MINEOLA, N.Y. (CN) – Nassau County has challenged the 0.34 percent payroll tax the state imposed to rescue the Metropolitan Transit Authority from its financial troubles.
In his 32-page lawsuit in Nassau County Court, County Executive Edward P. Mangano assails the MTA’s financial history, and says the tax of 34 cents per $100 of payroll places an unconstitutional burden on Nassau County, the “largest suburban municipal entity for purposes of payment of MTA payroll taxes.”
Signed into law by Gov. David Patterson on March 7, 2009, the MTA Employer Payroll Tax does not reimburse local governments, Mangano says.
Two months after the first tax bill, the Legislature and Gov. Patterson rushed through a second MTA Tax Bill – introduced, approved and signed within two days – which included taxes, fees and surcharges on schools, local governments, learner’s permits and licenses, along with more than $3 billion in additional subsidies.
The MTA announced in May 2009 that it still had a $1.8 billion shortfall due to “self-supported debt” from risky bonds and investments, Mangano says.
Mangano claims the MTA entered into “volatile and risky” interest rate swap contracts with companies such as Bear Stearns, Lehman Brothers and AIG, which were sold or bankrupted in the financial crisis.
Mangano claims the MTA overpaid many of its employees, paying six-figure salaries to more than 10 percent of its workforce.
The Legislature tried to address the “tremendous debt” accrued by the MTA’s “fiscal irresponsibility” through the new MTA Tax Bill, Mangano says.
State Sen. Martin Dilan, D-Brooklyn, sponsored the second bill on May 6, 2009, and it was approved by a narrow margin on the same day without giving legislators time to read and understand it, according to the complaint.

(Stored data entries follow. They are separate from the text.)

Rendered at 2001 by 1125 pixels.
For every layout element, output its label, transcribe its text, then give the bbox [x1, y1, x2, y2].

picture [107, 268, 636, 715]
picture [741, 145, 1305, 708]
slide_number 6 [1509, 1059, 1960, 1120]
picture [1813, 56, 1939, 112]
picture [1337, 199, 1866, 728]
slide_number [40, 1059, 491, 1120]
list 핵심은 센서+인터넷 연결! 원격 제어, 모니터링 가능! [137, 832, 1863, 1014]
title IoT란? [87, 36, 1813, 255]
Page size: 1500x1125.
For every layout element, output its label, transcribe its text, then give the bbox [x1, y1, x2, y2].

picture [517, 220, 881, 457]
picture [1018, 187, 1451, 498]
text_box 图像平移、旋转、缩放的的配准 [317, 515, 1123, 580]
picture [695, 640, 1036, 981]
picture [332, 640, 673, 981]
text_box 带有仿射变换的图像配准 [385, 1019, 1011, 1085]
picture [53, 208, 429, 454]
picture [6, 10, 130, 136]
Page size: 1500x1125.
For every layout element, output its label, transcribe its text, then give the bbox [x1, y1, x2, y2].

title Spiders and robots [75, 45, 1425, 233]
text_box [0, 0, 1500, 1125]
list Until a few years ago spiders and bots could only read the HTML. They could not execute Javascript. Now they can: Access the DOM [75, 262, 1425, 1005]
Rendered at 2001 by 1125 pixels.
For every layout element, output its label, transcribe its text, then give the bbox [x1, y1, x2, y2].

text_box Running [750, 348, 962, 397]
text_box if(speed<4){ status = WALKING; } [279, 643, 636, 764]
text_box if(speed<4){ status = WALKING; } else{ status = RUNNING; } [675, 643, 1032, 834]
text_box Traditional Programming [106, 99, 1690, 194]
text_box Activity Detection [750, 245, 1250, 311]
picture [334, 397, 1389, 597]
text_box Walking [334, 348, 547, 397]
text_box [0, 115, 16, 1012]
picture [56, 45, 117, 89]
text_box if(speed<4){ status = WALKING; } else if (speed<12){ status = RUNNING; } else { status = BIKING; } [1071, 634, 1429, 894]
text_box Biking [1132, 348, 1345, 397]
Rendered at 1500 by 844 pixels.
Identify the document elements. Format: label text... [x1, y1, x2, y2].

Gov. Patterson signed it into law a day later, saying a “message of necessity” pre-empted the need for deliberation, the complaint states.
The new law included an additional $3 billion appropriation to the MTA. It contained nearly 20 sections that changed the structure and internal government of the MTA, the complaint states.
Mangano claims the governor’s office has refused to release the “jacket” of the MTA Tax Bill, which contains memos, comments and criticisms of a bill from members of the Legislature, government agencies and the public.
He seeks declaratory judgment that both of the MTA tax bills violate the New York Constitution mandate that appropriations require a two-thirds vote and that the MTA must be self-sustaining.
Mangano and the county are represented by Nassau County Attorney John Ciampoli.